__Data extracts__.
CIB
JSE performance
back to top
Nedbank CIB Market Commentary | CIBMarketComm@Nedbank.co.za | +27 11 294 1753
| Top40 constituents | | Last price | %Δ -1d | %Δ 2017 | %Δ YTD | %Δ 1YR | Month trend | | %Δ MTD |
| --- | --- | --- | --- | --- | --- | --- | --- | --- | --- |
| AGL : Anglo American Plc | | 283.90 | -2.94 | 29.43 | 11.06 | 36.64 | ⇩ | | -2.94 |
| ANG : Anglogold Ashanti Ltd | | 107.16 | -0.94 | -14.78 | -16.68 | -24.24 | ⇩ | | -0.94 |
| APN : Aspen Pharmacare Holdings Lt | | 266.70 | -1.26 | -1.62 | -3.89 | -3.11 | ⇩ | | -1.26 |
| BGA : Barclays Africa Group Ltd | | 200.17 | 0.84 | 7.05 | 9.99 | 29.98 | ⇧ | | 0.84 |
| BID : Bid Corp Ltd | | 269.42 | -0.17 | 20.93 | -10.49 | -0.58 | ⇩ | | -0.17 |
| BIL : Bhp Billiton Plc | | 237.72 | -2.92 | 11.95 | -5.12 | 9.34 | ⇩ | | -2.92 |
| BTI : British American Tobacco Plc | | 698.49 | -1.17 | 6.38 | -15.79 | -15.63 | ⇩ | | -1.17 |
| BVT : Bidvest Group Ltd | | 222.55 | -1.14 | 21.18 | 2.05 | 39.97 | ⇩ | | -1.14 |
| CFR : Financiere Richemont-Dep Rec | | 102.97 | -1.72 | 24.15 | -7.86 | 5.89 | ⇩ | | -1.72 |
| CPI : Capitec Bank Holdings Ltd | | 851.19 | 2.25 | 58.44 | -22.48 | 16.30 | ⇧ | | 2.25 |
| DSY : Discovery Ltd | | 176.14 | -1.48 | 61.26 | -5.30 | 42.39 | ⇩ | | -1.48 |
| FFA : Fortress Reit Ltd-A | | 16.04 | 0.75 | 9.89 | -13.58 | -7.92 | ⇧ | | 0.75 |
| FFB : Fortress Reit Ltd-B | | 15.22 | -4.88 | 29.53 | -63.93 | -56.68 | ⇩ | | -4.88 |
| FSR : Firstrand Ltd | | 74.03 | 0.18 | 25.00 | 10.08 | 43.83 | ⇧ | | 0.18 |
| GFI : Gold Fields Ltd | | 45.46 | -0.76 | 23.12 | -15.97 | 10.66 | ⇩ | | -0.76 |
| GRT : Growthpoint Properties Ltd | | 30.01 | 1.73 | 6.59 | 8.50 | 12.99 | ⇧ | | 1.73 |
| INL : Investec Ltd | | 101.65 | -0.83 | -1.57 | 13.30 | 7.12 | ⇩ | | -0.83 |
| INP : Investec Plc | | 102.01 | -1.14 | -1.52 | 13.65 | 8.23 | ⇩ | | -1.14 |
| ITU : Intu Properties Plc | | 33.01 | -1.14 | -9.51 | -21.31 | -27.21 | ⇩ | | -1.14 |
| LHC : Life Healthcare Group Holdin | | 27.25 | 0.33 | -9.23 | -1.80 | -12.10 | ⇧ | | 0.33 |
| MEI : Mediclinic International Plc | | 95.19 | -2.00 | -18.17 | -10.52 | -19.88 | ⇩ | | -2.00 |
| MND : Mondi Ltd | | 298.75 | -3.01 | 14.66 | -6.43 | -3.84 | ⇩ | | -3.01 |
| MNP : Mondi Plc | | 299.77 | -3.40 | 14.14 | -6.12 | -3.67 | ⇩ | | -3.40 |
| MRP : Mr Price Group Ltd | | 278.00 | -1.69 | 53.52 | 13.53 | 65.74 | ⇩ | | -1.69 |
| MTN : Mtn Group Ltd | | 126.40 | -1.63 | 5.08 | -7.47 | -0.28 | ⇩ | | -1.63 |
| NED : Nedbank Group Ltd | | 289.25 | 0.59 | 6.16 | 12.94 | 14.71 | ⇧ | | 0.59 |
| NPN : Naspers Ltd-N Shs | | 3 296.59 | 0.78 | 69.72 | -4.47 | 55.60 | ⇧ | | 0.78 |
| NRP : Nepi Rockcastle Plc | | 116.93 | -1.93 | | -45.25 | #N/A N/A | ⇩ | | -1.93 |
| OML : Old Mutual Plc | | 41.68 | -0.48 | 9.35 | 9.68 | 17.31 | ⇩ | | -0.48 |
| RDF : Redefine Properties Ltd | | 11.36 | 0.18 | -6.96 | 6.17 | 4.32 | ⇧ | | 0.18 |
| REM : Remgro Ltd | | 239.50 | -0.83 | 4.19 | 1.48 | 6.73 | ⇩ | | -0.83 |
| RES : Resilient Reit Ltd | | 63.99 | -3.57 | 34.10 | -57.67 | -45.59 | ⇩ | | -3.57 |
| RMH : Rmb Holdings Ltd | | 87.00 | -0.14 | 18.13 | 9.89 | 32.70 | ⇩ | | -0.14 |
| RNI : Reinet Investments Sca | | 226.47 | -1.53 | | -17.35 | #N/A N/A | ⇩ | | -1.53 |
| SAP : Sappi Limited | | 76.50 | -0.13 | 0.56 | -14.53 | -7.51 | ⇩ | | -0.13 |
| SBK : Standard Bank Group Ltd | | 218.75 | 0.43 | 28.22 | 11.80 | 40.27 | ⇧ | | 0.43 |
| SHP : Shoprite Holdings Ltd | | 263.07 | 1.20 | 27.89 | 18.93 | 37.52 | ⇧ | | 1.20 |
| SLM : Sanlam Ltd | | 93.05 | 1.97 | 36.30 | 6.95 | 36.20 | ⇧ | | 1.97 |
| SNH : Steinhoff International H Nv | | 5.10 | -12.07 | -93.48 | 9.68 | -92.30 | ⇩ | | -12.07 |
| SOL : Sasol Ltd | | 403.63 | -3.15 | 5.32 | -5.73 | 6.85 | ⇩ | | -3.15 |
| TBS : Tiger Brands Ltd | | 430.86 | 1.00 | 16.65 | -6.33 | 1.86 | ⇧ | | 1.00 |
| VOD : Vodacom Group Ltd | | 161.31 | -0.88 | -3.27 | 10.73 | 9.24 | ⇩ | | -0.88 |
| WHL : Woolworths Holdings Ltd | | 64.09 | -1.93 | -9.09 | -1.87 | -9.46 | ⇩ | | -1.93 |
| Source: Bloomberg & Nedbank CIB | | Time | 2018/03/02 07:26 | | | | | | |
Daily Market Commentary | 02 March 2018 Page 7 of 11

__What you have to do__.
Every line of the data should be copied exactly.

__Expected output__.
CIB
JSE performance
back to top
Nedbank CIB Market Commentary | CIBMarketComm@Nedbank.co.za | +27 11 294 1753
| Top40 constituents | | Last price | %Δ -1d | %Δ 2017 | %Δ YTD | %Δ 1YR | Month trend | | %Δ MTD |
| --- | --- | --- | --- | --- | --- | --- | --- | --- | --- |
| AGL : Anglo American Plc | | 283.90 | -2.94 | 29.43 | 11.06 | 36.64 | ⇩ | | -2.94 |
| ANG : Anglogold Ashanti Ltd | | 107.16 | -0.94 | -14.78 | -16.68 | -24.24 | ⇩ | | -0.94 |
| APN : Aspen Pharmacare Holdings Lt | | 266.70 | -1.26 | -1.62 | -3.89 | -3.11 | ⇩ | | -1.26 |
| BGA : Barclays Africa Group Ltd | | 200.17 | 0.84 | 7.05 | 9.99 | 29.98 | ⇧ | | 0.84 |
| BID : Bid Corp Ltd | | 269.42 | -0.17 | 20.93 | -10.49 | -0.58 | ⇩ | | -0.17 |
| BIL : Bhp Billiton Plc | | 237.72 | -2.92 | 11.95 | -5.12 | 9.34 | ⇩ | | -2.92 |
| BTI : British American Tobacco Plc | | 698.49 | -1.17 | 6.38 | -15.79 | -15.63 | ⇩ | | -1.17 |
| BVT : Bidvest Group Ltd | | 222.55 | -1.14 | 21.18 | 2.05 | 39.97 | ⇩ | | -1.14 |
| CFR : Financiere Richemont-Dep Rec | | 102.97 | -1.72 | 24.15 | -7.86 | 5.89 | ⇩ | | -1.72 |
| CPI : Capitec Bank Holdings Ltd | | 851.19 | 2.25 | 58.44 | -22.48 | 16.30 | ⇧ | | 2.25 |
| DSY : Discovery Ltd | | 176.14 | -1.48 | 61.26 | -5.30 | 42.39 | ⇩ | | -1.48 |
| FFA : Fortress Reit Ltd-A | | 16.04 | 0.75 | 9.89 | -13.58 | -7.92 | ⇧ | | 0.75 |
| FFB : Fortress Reit Ltd-B | | 15.22 | -4.88 | 29.53 | -63.93 | -56.68 | ⇩ | | -4.88 |
| FSR : Firstrand Ltd | | 74.03 | 0.18 | 25.00 | 10.08 | 43.83 | ⇧ | | 0.18 |
| GFI : Gold Fields Ltd | | 45.46 | -0.76 | 23.12 | -15.97 | 10.66 | ⇩ | | -0.76 |
| GRT : Growthpoint Properties Ltd | | 30.01 | 1.73 | 6.59 | 8.50 | 12.99 | ⇧ | | 1.73 |
| INL : Investec Ltd | | 101.65 | -0.83 | -1.57 | 13.30 | 7.12 | ⇩ | | -0.83 |
| INP : Investec Plc | | 102.01 | -1.14 | -1.52 | 13.65 | 8.23 | ⇩ | | -1.14 |
| ITU : Intu Properties Plc | | 33.01 | -1.14 | -9.51 | -21.31 | -27.21 | ⇩ | | -1.14 |
| LHC : Life Healthcare Group Holdin | | 27.25 | 0.33 | -9.23 | -1.80 | -12.10 | ⇧ | | 0.33 |
| MEI : Mediclinic International Plc | | 95.19 | -2.00 | -18.17 | -10.52 | -19.88 | ⇩ | | -2.00 |
| MND : Mondi Ltd | | 298.75 | -3.01 | 14.66 | -6.43 | -3.84 | ⇩ | | -3.01 |
| MNP : Mondi Plc | | 299.77 | -3.40 | 14.14 | -6.12 | -3.67 | ⇩ | | -3.40 |
| MRP : Mr Price Group Ltd | | 278.00 | -1.69 | 53.52 | 13.53 | 65.74 | ⇩ | | -1.69 |
| MTN : Mtn Group Ltd | | 126.40 | -1.63 | 5.08 | -7.47 | -0.28 | ⇩ | | -1.63 |
| NED : Nedbank Group Ltd | | 289.25 | 0.59 | 6.16 | 12.94 | 14.71 | ⇧ | | 0.59 |
| NPN : Naspers Ltd-N Shs | | 3 296.59 | 0.78 | 69.72 | -4.47 | 55.60 | ⇧ | | 0.78 |
| NRP : Nepi Rockcastle Plc | | 116.93 | -1.93 | | -45.25 | #N/A N/A | ⇩ | | -1.93 |
| OML : Old Mutual Plc | | 41.68 | -0.48 | 9.35 | 9.68 | 17.31 | ⇩ | | -0.48 |
| RDF : Redefine Properties Ltd | | 11.36 | 0.18 | -6.96 | 6.17 | 4.32 | ⇧ | | 0.18 |
| REM : Remgro Ltd | | 239.50 | -0.83 | 4.19 | 1.48 | 6.73 | ⇩ | | -0.83 |
| RES : Resilient Reit Ltd | | 63.99 | -3.57 | 34.10 | -57.67 | -45.59 | ⇩ | | -3.57 |
| RMH : Rmb Holdings Ltd | | 87.00 | -0.14 | 18.13 | 9.89 | 32.70 | ⇩ | | -0.14 |
| RNI : Reinet Investments Sca | | 226.47 | -1.53 | | -17.35 | #N/A N/A | ⇩ | | -1.53 |
| SAP : Sappi Limited | | 76.50 | -0.13 | 0.56 | -14.53 | -7.51 | ⇩ | | -0.13 |
| SBK : Standard Bank Group Ltd | | 218.75 | 0.43 | 28.22 | 11.80 | 40.27 | ⇧ | | 0.43 |
| SHP : Shoprite Holdings Ltd | | 263.07 | 1.20 | 27.89 | 18.93 | 37.52 | ⇧ | | 1.20 |
| SLM : Sanlam Ltd | | 93.05 | 1.97 | 36.30 | 6.95 | 36.20 | ⇧ | | 1.97 |
| SNH : Steinhoff International H Nv | | 5.10 | -12.07 | -93.48 | 9.68 | -92.30 | ⇩ | | -12.07 |
| SOL : Sasol Ltd | | 403.63 | -3.15 | 5.32 | -5.73 | 6.85 | ⇩ | | -3.15 |
| TBS : Tiger Brands Ltd | | 430.86 | 1.00 | 16.65 | -6.33 | 1.86 | ⇧ | | 1.00 |
| VOD : Vodacom Group Ltd | | 161.31 | -0.88 | -3.27 | 10.73 | 9.24 | ⇩ | | -0.88 |
| WHL : Woolworths Holdings Ltd | | 64.09 | -1.93 | -9.09 | -1.87 | -9.46 | ⇩ | | -1.93 |
| Source: Bloomberg & Nedbank CIB | | Time | 2018/03/02 07:26 | | | | | | |
Daily Market Commentary | 02 March 2018 Page 7 of 11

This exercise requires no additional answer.